Основатель фашизма попал на один из своих коньков. Он еженедельно разглагольствовал на эту тему в своей газете. Он разглагольствовал об этом перед своими squadristi — молодыми людьми, побывавшими на войне; им обещали богатство и славу, которых они не получили, и теперь они организовались, чтобы самим поправить дело. Идеи их лидера были причудливой мешаниной из лозунгов синдикалистского анархизма, духовной пищи его юности, и новейшего национализма, заимствованного у поэта-авиатора д'Аннунцио и участников захвата Фиуме. Если верить Барбаре, бывший синдикалист собрал большие суммы для поддержки поэта и воспользовался ими для собственного движения. Бенито Муссолини не склонен был терпеть соперников у своего трона.
Ему не хватало французских слов для объяснения этих сложных идей, он сплошь и рядом вставлял итальянские, а то и вовсе переходил на итальянский язык. Ланни решился прервать его.
— Извините, синьор, — сказал он, — мой друг не понимает вашего языка, а я, к несчастью, плоховато знаю его. Все же, если вы будете говорить медленно, я попробую перевести ему.
Оратор не хотел признаваться, что он слаб во французском, и снова вернулся к этому языку. Он сказал, что, по его мнению, насилие — признак мужества, и общество, отрицающее насилие, обречено на вырождение.
— Я вижу, что вы читали Сореля, — отважился ввернуть Рик.
— Мне незачем обращаться за идеям: к Сорелю, — ответил Муссолини, резко выдвинув челюсть. — Я был учеником Парето в Лозанне.
Рик спросил у него, не вошло ли у них в обиход насилие как орудие борьбы против рабочих, и оратор, не колеблясь, подтвердил, что он и его «боевые фашии» широко пользуются насилием.
— А когда вы справитесь с красными, что тогда? Что является вашей конечной целью?
— Государство, где различным социальным группам будет отведено надлежащее место и где они будут выполнять предначертанные им функции под руководством своего дуче.
— То есть, под вашим?
— А чьим же еще? — Он опять выпятил подбородок и распрямил плечи. — Или вы думаете, что я к этому неспособен?
Рик сказал — Вряд ли вас интересует мнение представителя вырождающегося общества.
Это была одна из тех реплик, которыми редактор привык перебрасываться в прошлые дни, когда он был социалиствующим интеллигентом и просиживал часами в траттории, потягивая красное вино. На несколько минут Муссолини забыл свою роль рокового человека, которого интервьюируют для потомства: он развалился на своем троне, положил йогу на ногу и пустился в спор с двумя толковыми молодыми людьми, которых можно, пожалуй, обратить в свою веру. — Вам надо поучиться у нас, — заявил он. — Наш фашизм, конечно, не для экспорта, но вам придется поискать лекарство от противоречий, создаваемых буржуазной демократией.

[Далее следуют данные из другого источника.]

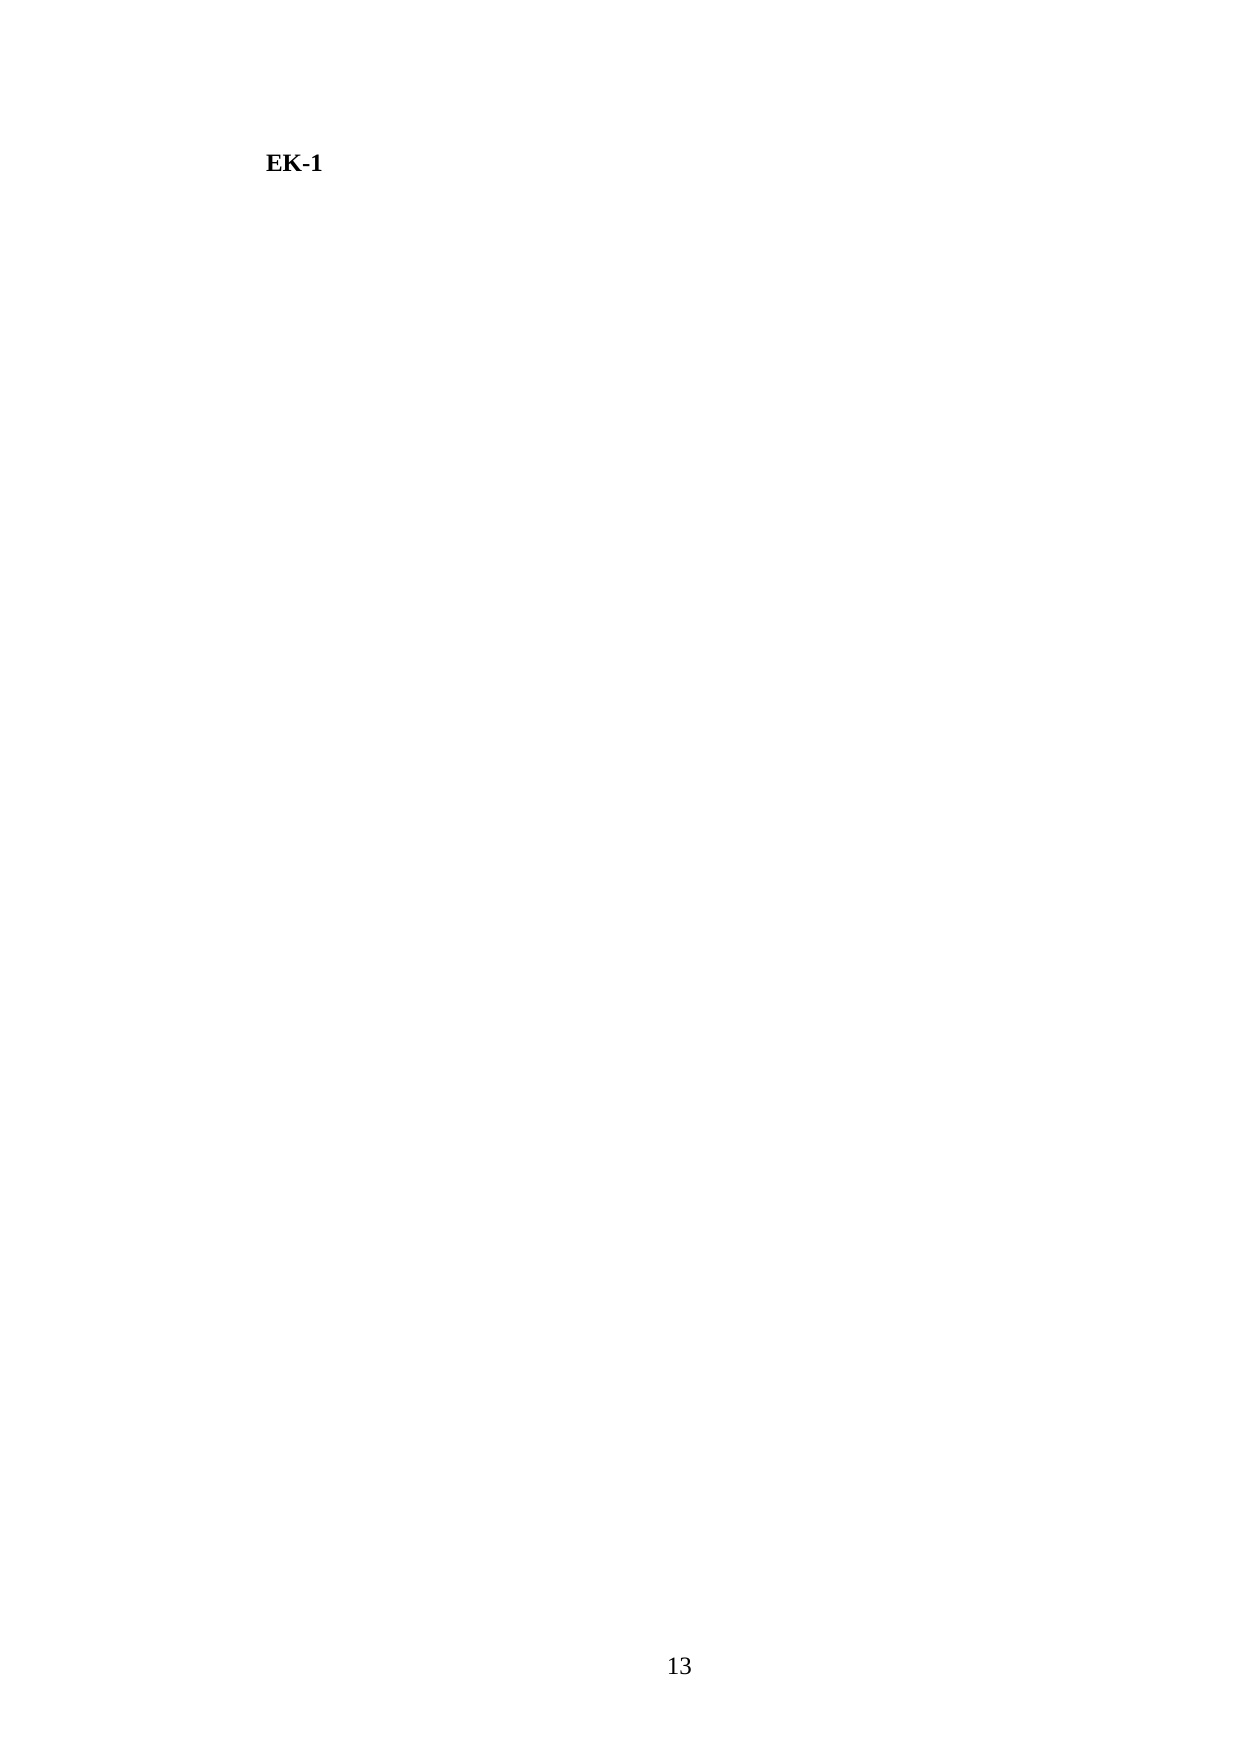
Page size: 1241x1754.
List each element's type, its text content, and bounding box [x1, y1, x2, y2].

text EK-1 [266, 148, 1092, 176]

— Да, синьор, — сказал Рик. — Но что если притязания вашего итальянского фашизма столкнутся с притязаниями французского или немецкого империализма?

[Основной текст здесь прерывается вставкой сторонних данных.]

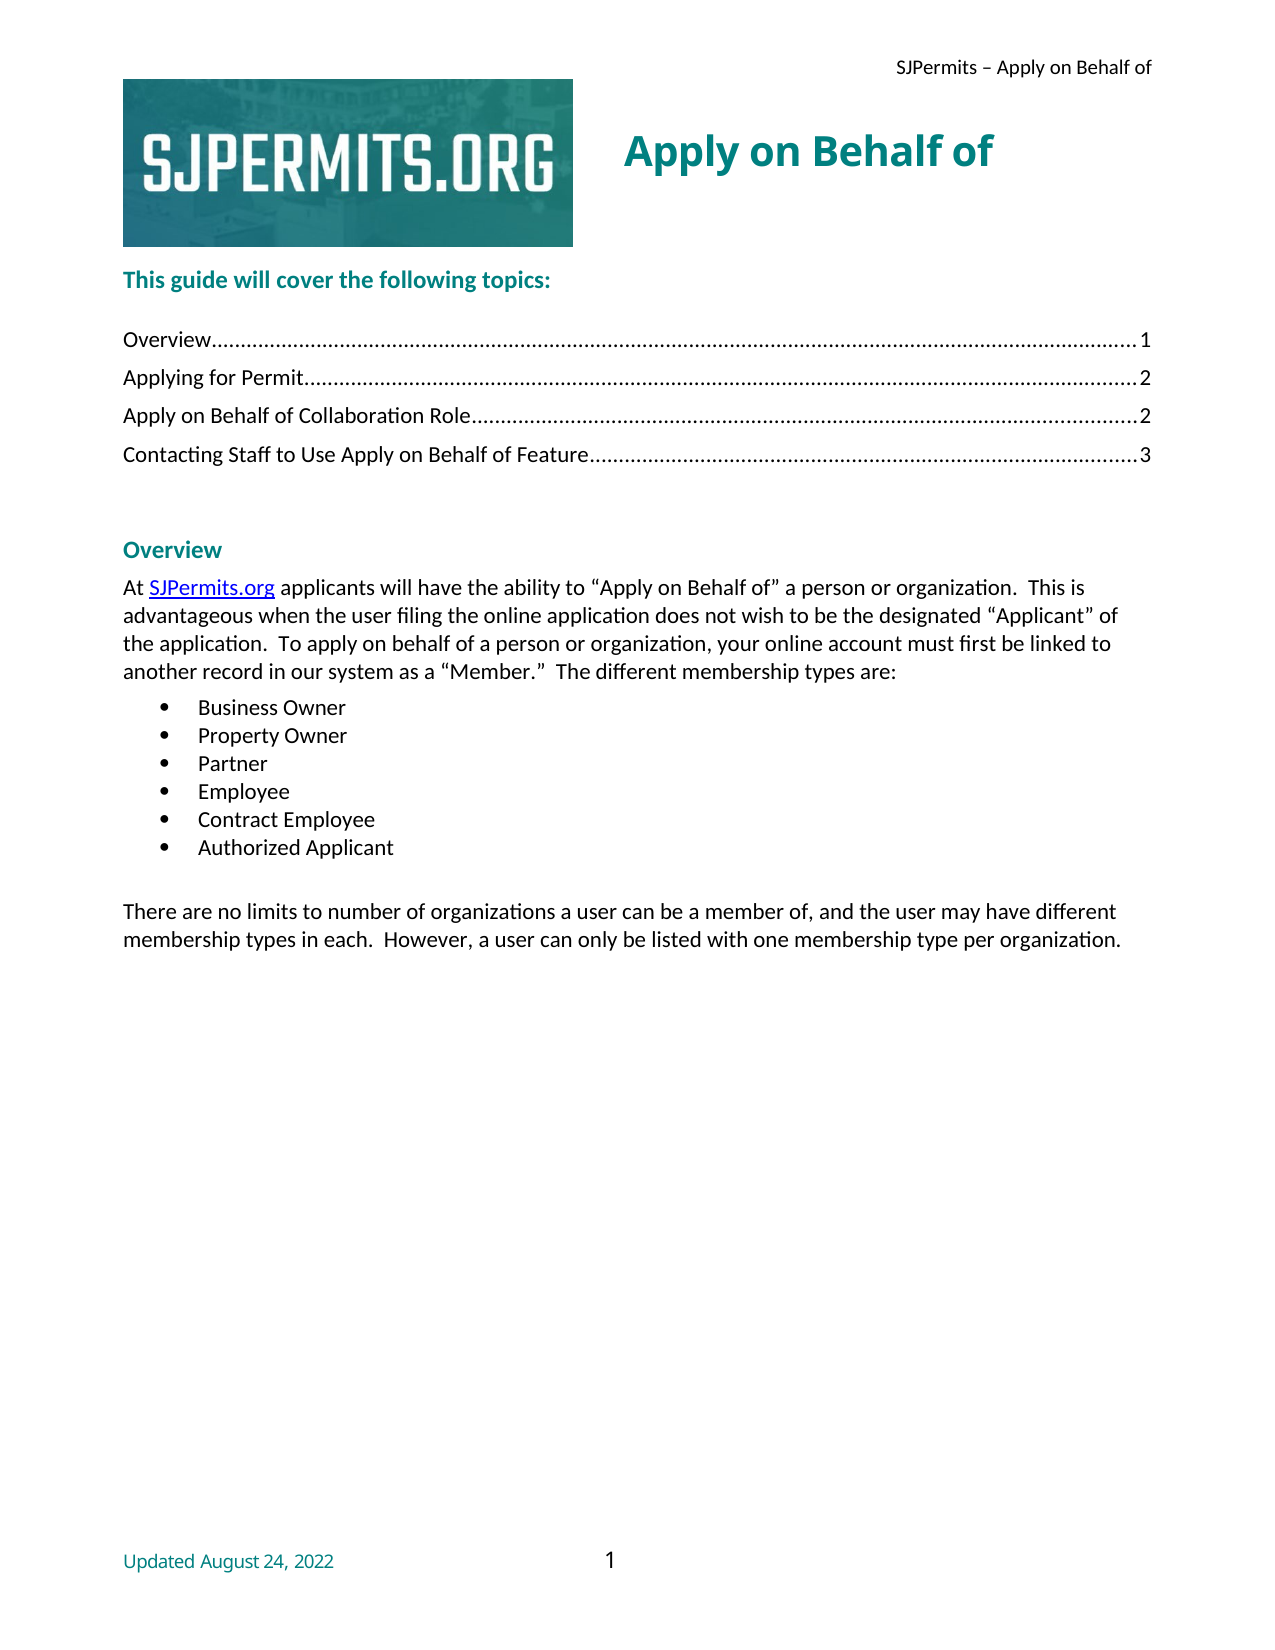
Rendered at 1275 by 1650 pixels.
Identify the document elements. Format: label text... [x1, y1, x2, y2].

subtitle Overview [123, 534, 1152, 565]
list Contract Employee [160, 805, 1128, 833]
text At SJPermits.org applicants will have the ability to “Apply on Behalf of” a person or organization. This is advantageous when the user filing the online application does not wish to be the designated “Applicant” of the application. To apply on behalf of a person or organization, your online account must first be linked to another record in our system as a “Member.” The different membership types are: [123, 573, 1128, 685]
picture [123, 79, 573, 247]
list Authorized Applicant [160, 833, 1128, 861]
list Business Owner [160, 693, 1128, 721]
list Property Owner [160, 721, 1128, 749]
text Apply on Behalf of [624, 122, 1152, 179]
list Employee [160, 777, 1128, 805]
list Partner [160, 749, 1128, 777]
text There are no limits to number of organizations a user can be a member of, and the user may have different membership types in each. However, a user can only be listed with one membership type per organization. [123, 897, 1128, 953]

— Хватит чем удовлетворить всех.
— А чем именно? — Это был коварный вопрос. Возможно ли, чтобы этот проходимец из Романьи замышлял раздел колониальных владений «вырождающейся Британской империи»?
— Мир велик, — сказал Муссолини, улыбаясь, — а предвидеть будущее нелегко. Скажите-ка по совести — ведь когда вы вернетесь домой, вы будете возводить на меня поклепы, как многие другие журналисты?
Это была явная попытка уклониться от ответа, и она удалась.
— Я не того сорта журналист, синьор, сказал Рик. — Я точно изложу, что видел и слышал.
— Разве вы не выражаете собственных мнений?
— Иногда. Но всегда поясняю при этом, что это только мое мнение.
Когда друзья сели в машину, Ланни сказал: — Он произвел на меня впечатление дешевого актера.
Ланни получил письмо от отца. Вот уже два месяца в Вашингтоне заседала новая международная конференция, а для Робби Бэдда это было вроде хронической зубной боли. И что хуже всего, эту боль причиняли ему люди, которым он помог добраться до власти. «Конференция по ограничению морских вооружений» — так именовалось новое предприятие, и американский государственный секретарь наэлектризовал весь мир и чуть не убил этим зарядом электричества Робби: он предложил от имени Соединенных Штатов пожертвовать их морской программой, то есть отказаться от постройки шестнадцати линейных кораблей и исключить из строя почти столько же старых в обмен на такие же уступки со стороны других стран. Эти уступки предполагалось подкрепить соглашением, ограничивающим морские вооружения всех держав определенной пропорцией.